I was working with a group last week and the conversation came round to the number of times we move into “fix it mode”.
Most of the time, what the other person wants is to be listened to; to have a space to think out loud, and to find their own solutions, not to be given a solution. Many of the group said that they “didn’t have time” to listen to the whole story and would move into offering their solution at the first opportunity.
When projects fail, exam results are not what we hoped for, work is challenging or family life is stressful, we often try to escape the reality. We want life to be neat and to run smoothly, not only for ourselves, but for others too. We try to make it all better.
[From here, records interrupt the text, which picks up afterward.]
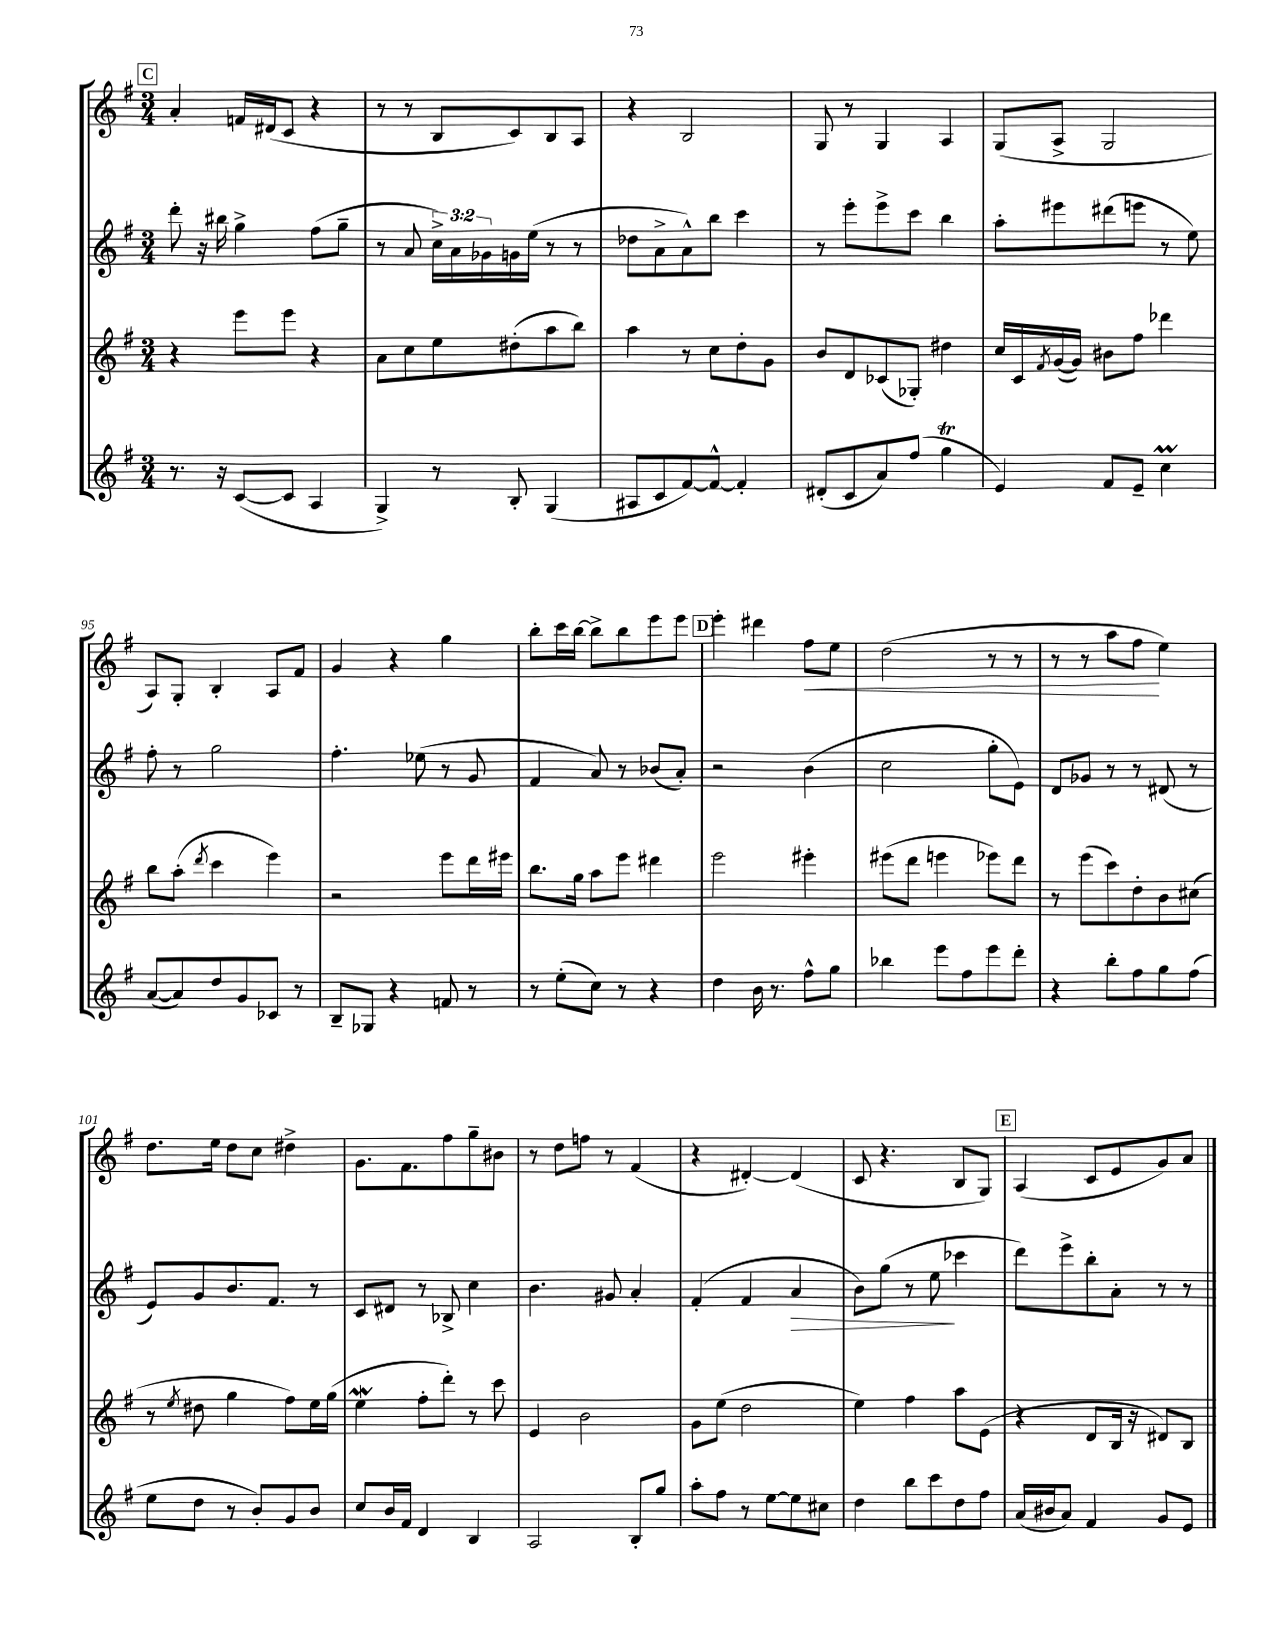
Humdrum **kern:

**kern	**kern	**kern	**kern
*staff4	*staff3	*staff2	*staff1
*clefG2	*clefG2	*clefG2	*clefG2
*k[f#]	*k[f#]	*k[f#]	*k[f#]
*M3/4	*M3/4	*M3/4	*M3/4
8.r	4r	8ddd'	4a'
.	.	16r	.
16r	.	16bb#	.
([8c	8eee	4gg^	16f
.	.	.	(16d#
8c]	8eee	.	8c
4A	4r	(8ff#	4r
.	.	8gg~	.
=	=	=	=
4G^)	8a	8r	8r
.	8cc	8a	8r
8r	8ee	24cc^)	8B
.	.	24a	.
.	.	24g-	.
8B'	(8dd#'	16g	8c)
.	.	(16ee	.
(4G	8aa	8r	8B
.	8bb)	8r	8A
=	=	=	=
8A#	4aa	8dd-	4r
8c	.	8a^	.
[8f#)	8r	8a^^)	2B
8f#^^_	8cc	8bb	.
4f#']	8dd'	4ccc	.
.	8g	.	.
=	=	=	=
(8d#'	8b	8r	8G
8c	8d	8eee'	8r
8a)	(8c-	8eee^	4G
(8ff#	8G-')	8ccc	.
4gg	4dd#	4bb	4A
=	=	=	=
4e)	16cc	8aa'	(8G
.	16c	.	.
.	8qf#	.	.
.	([16g	8eee#	8A^
.	16g])	.	.
8f#	8b#	(8ddd#	2G
8e~	8ff#	8eee	.
4cc	4ddd-	8r	.
.	.	8ee)	.
=	=	=	=
([8a	8bb	8ff#'	8A)
8a])	(8aa'	8r	8G'
.	8qddd	.	.
8dd	4ccc	2gg	4B'
8g	.	.	.
8c-	4eee)	.	8A
8r	.	.	8f#
=	=	=	=
8B~	2r	4.ff#'	4g
8G-	.	.	.
4r	.	.	4r
.	.	(8ee-	.
8f	8eee	8r	4gg
8r	16ddd	8g	.
.	16eee#	.	.
=	=	=	=
8r	8.bb	4f#	8bb'
(8ee'	.	.	16ccc
.	16gg	.	[16bb
8cc)	8aa	8a)	8bb^]
8r	8eee	8r	8bb
4r	4ddd#	(8b-	8eee
.	.	8a')	8eee
=	=	=	=
4dd	2eee	2r	4eee'
16b	.	.	4ddd#
8.r	.	.	.
8ff#^^	4eee#'	(4b	8ff#
8gg	.	.	8ee
=	=	=	=
4bb-	(8eee#	2cc	(2dd
.	8ddd	.	.
8eee	4eee	.	.
8ff#	.	.	.
8eee	8eee-)	8gg'	8r
8ddd'	8ddd	8e)	8r
=	=	=	=
4r	8r	8d	8r
.	(8eee	8g-	8r
8bb'	8ccc)	8r	8aa
8ff#	8dd'	8r	8ff#
8gg	8b	(8d#	4ee)
(8ff#	(8cc#	8r	.
=	=	=	=
8ee	8r	8e)	8.dd
.	8qee	.	.
8dd	8dd#	8g	.
.	.	.	16ee
8r	4gg	8.b	8dd
8b')	.	.	8cc
.	.	8.f#	.
8g	8ff#)	.	4dd#^
8b	16ee	8r	.
.	(16gg	.	.
=	=	=	=
8cc	4ee	8c	8.g
16b	.	8d#	.
16f#	.	.	8.f#
4d	8ff#'	8r	.
.	8ddd')	8B-^	8ff#
4B	8r	4cc	8gg~
.	8ccc	.	8b#
=	=	=	=
2A	4e	4.b	8r
.	.	.	8dd
.	2b	.	8ff
.	.	8g#	8r
8B'	.	4a'	(4f#
8gg	.	.	.
=	=	=	=
8aa'	8g	(4f#'	4r
8ff#	(8ee	.	.
8r	2dd	4f#	[4d#')
[8ee	.	.	.
8ee]	.	4a	(4d#]
8cc#	.	.	.
=	=	=	=
4dd	4ee)	8b)	8c
.	.	(8gg	4.r
8bb	4ff#	8r	.
8ccc	.	8ee	.
8dd	8aa	4ccc-	8B
8ff#	(8e	.	8G)
=	=	=	=
(16a	4r	8ddd)	(4A
16b#	.	.	.
8a)	.	8eee^	.
4f#	8d	8bb'	8c
.	16B	8a'	8e
.	16r	.	.
8g	8d#)	8r	8g)
8e	8B	8r	8a
==	==	==	==
*-	*-	*-	*-
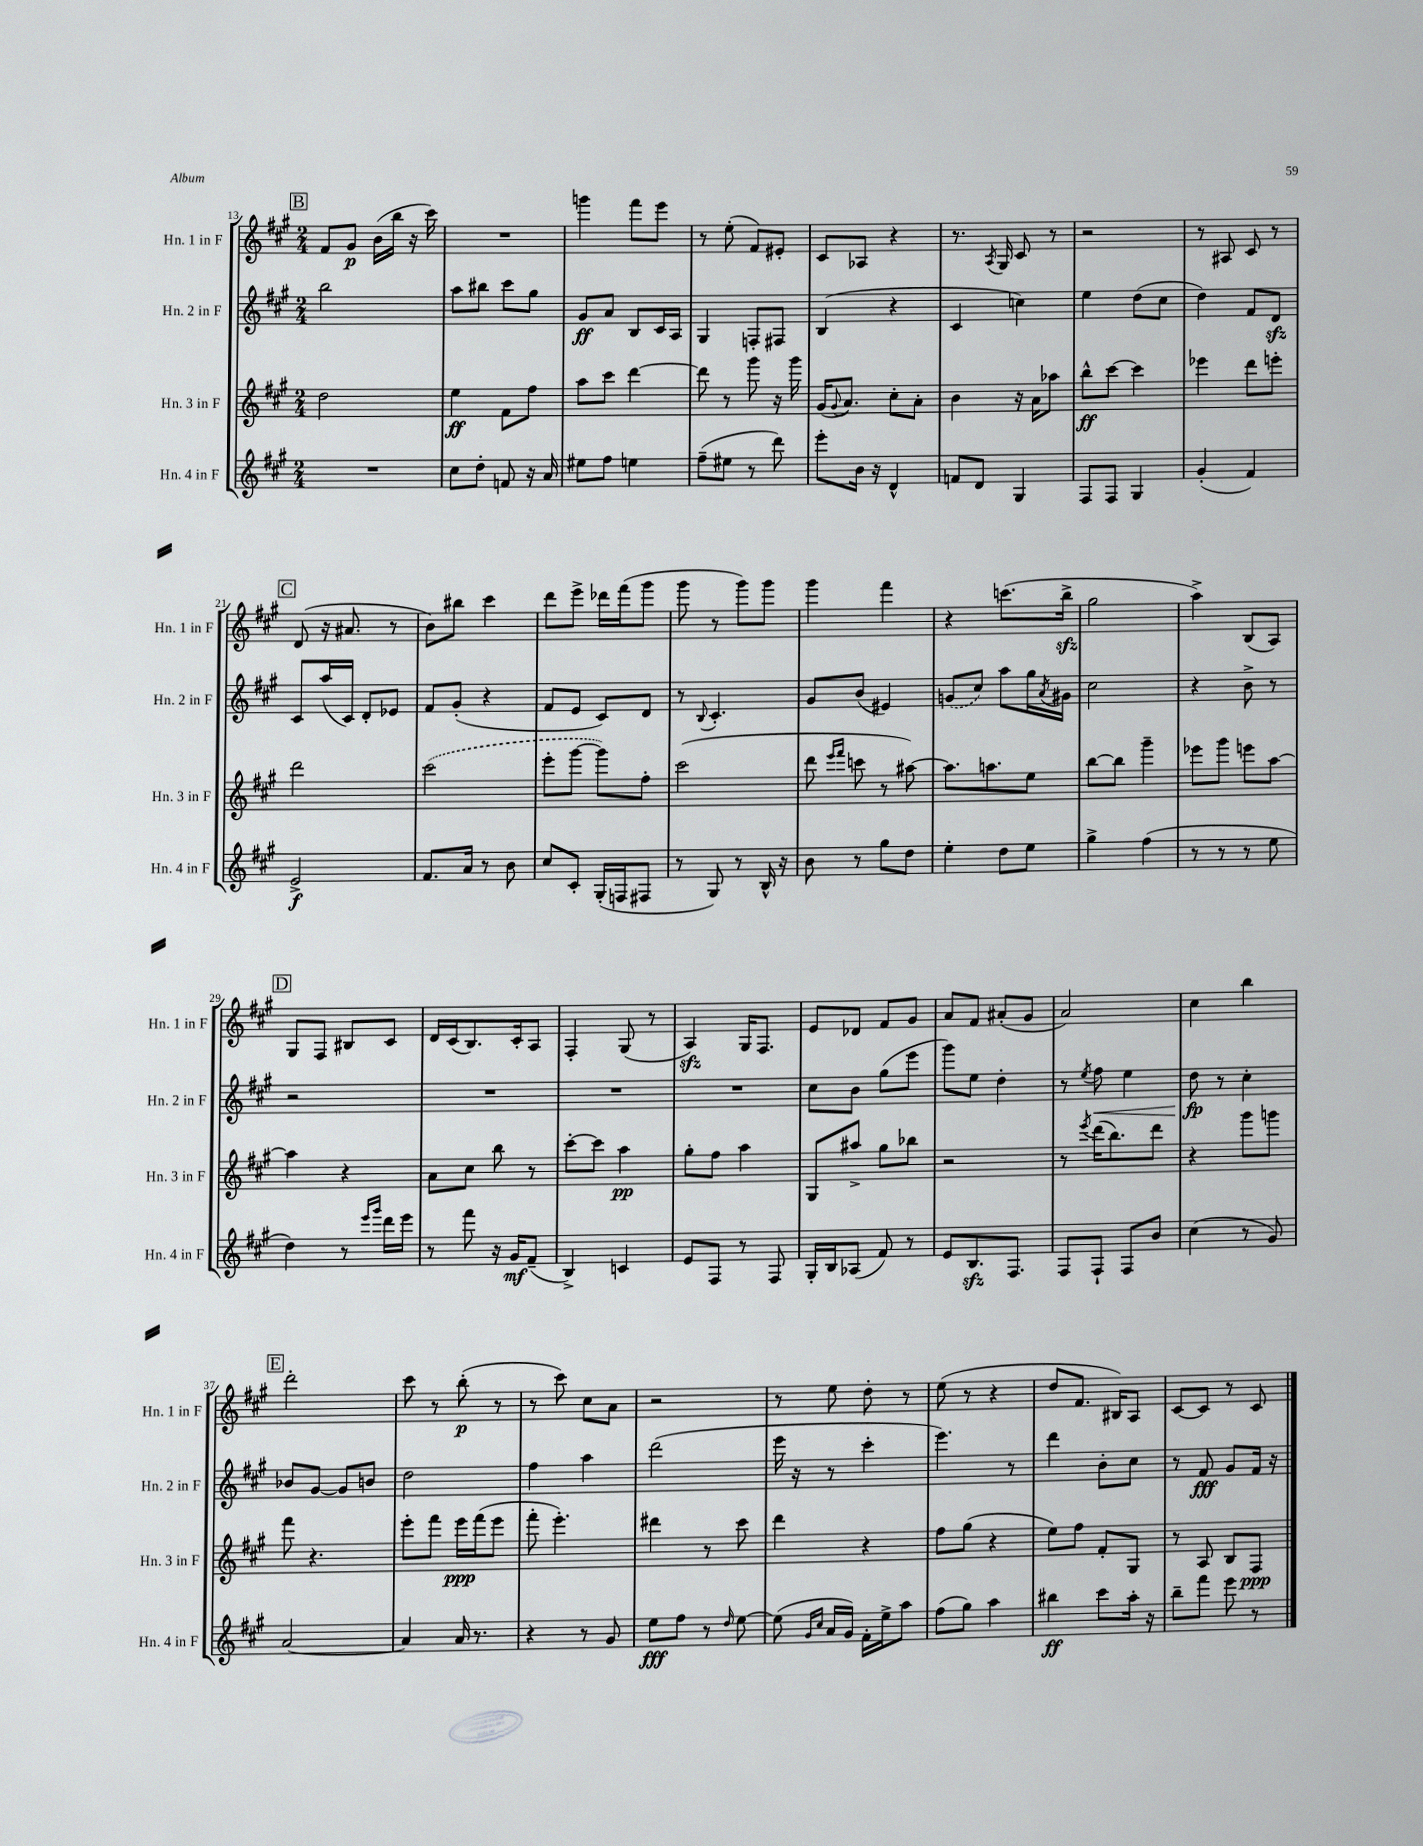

When we label something as negative, problematic or not working, we put a label of “wrong” on it, and we can often launch into the “fix it” approach. We label many of our emotions as faulty, wrong or bad. When we feel (or see someone else feeling) sad, angry, depressed or anxious, we want to resolve the situation, try to make it go away, to “make” them feel better. While Nayyirah Waheed, an African-American poet uses the term man in this short poem, it applies to all of us.
there have been so many times
I have seen a man wanting to weep
beat his heart until it was unconscious
We have moved from living our lives, from experiencing our reality in all it’s wonder, it’s rawness and uncertainty, to ‘managing’ our lives. We manage ourselves out of the reality of what is happening in our lives, into what we want it to be like. We cause ourselves to be disconnected from what is happening in trying to move towards what we would like to be happening. With this mindset, we care no longer available to listen to others reality either. We jump to how it “should” be.
What you should do is…
What you need to do is…
It would be easier if you…
You need to just think happy thoughts.
Full spectrum living means being fully connected to all aspects of our lives – the neat and the untidy parts. It means expanding our hearts and minds to embrace the possibilities within every situation and therefore becoming more of who we really are.
I invite you to reflect on Jon Kabat-Zinn’s wise words:
When we stop trying to force pleasant feelings,
They are freer to emerge on their own.
When we stop trying to resist unpleasant feelings,
We may find that they can drift away by themselves.
When we stop trying to make something happen,
A whole world of fresh and unanticipated
experiences may become accessible to us.